За Большим порогом Гошка влез в наледь, чавкал броднями по парящей и похожей на мокрый сахар каше. В конце концов раскатал полную зеленой воды траншею, пробил ее до сухого и выехал. Перевернул «буран» и долго вычищал мокрый снег из ходовой — то красными, вмиг стынущими руками, то концом топорища.

Через поворот стояла избушка, до которой он проскочил минут за пять, изо всех сил шевеля в броднях коченеющими пальцами. Подъезжая, выискивал признаки свежего присутствия товарищей, старался быть спокойным, но сердце колотилось — так всегда, когда долго не видишь людей.

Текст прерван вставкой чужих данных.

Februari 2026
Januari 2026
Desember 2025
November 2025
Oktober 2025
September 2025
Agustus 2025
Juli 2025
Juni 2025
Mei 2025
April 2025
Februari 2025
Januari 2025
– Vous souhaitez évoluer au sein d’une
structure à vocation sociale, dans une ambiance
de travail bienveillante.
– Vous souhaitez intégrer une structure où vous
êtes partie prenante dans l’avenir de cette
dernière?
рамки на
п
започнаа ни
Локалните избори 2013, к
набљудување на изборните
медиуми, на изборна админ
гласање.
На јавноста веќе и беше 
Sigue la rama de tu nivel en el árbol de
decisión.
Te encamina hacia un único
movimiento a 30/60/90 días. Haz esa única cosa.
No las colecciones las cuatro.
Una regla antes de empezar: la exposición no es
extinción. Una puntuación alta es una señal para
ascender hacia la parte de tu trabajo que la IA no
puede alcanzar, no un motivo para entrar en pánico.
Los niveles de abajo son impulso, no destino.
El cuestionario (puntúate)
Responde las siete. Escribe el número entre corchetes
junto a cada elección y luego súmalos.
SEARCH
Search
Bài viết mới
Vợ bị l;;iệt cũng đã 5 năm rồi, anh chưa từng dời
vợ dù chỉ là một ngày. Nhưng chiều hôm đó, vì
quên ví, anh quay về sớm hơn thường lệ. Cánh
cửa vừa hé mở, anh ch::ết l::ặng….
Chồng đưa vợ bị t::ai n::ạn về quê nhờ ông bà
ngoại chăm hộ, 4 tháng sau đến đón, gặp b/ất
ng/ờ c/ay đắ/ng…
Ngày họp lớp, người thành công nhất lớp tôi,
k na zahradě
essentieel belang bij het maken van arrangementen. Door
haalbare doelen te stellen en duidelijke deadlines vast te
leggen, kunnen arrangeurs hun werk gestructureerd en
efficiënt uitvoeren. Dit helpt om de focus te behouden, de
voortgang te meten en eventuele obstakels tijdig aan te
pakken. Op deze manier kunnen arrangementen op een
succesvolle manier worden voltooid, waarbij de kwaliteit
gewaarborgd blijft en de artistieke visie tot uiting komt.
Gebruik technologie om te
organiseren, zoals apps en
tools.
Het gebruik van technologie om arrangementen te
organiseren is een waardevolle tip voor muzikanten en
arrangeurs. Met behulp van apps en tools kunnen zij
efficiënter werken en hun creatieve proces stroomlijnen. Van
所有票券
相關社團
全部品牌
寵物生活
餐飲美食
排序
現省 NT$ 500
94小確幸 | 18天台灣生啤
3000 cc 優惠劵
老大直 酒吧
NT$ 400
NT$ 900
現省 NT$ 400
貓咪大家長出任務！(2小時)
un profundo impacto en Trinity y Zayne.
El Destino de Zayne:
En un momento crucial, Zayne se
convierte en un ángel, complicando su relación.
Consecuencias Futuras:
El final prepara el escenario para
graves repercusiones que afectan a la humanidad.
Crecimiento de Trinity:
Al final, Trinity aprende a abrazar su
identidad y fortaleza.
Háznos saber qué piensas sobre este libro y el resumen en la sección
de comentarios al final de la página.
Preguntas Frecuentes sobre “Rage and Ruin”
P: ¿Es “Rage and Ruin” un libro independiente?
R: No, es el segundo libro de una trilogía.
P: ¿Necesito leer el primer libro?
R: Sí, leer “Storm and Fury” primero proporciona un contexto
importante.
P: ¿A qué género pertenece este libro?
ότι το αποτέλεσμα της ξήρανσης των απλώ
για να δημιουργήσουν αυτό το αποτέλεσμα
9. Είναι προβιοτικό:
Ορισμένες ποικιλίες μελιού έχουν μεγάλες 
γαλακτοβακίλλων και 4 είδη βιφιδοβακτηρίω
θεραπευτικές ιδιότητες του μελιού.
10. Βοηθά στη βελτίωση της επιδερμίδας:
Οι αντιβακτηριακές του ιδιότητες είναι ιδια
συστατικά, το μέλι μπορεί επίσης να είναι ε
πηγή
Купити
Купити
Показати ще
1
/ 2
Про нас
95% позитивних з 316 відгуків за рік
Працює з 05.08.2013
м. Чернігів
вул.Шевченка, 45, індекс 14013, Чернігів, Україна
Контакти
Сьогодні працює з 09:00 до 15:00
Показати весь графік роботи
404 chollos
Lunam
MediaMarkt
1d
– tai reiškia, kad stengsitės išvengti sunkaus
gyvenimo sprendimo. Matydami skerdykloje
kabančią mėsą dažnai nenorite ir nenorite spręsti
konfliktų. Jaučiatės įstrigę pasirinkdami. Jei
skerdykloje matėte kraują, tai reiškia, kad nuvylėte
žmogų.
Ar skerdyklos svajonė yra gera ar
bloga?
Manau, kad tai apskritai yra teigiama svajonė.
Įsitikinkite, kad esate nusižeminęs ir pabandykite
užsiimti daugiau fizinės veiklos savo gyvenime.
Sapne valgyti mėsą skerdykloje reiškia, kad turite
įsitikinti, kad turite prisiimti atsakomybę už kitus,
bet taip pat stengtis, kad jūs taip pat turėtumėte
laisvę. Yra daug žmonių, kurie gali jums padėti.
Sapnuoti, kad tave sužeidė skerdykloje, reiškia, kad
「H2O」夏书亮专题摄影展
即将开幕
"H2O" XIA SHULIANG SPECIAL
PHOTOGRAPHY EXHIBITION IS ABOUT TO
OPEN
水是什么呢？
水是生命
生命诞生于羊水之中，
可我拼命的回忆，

Заезд с берега к избушке был безжизнененый, трехдневной давности, у двери сквозь снежную пудру рыжела вываленная заварка. Гошка затопил печку-полубочку, стянул схватившиеся панцирем портки вместе с броднями, долго стряхивал эти ледяные гармошки, растер белесые, сырые и как-то сразу похудевшие ноги с катышками шерсти от снятых носков, натянул запасные и стоял, попрыгивая и пробуя ладонями нарастающий жар печки. Натолкал еще дров, и все не влезало последнее полено, толстое листвяжное с жилистым извивом вокруг сучка, и когда дрова разгорелись, в щель виднелся тоже жилистый и крепкий извив пламени, и почему-то вспомнилась тундрочка, кривая сосенка с рыжей затесью и тетерка на ней, и рыжее небо с тетерочьей рябью, и все это было одно с другим так перевязано, так само в себе отражалось, что снова стало весело на душе, и в который раз вспомнились слова Фомы: «Ниче нет лучше охоты».

В мороз необычайно крепкими выглядели лыжни, дороги, развороты, все следы труда, и каждое действие казалось намертво впечатанным. У капкана ли, кулемки время будто замороженное — все как неделю назад, следы лыж с овальчиками от юкс, обломанная сухая веточка. Вот кедровка попала, и кровь гуашево яркая и рассыпается. Соболь висит, лапой в капкане, как говорит Фома: «голосует», пушистые штаны, на них прозрачно-желтые капли…

Фома, старший товарищ, суровой повадки мужик, любивший порывисто и мощно чесать хребет о косяк или лесину, делал все настолько хорошо, что это мешало жить — ему казалось, другие ничего не умеют и только все портят. У него же самого каждое движение светилось совершенством, и бывало мужик, сам хваткий и работящий, в его присутствии становился неуклюжим и безруким.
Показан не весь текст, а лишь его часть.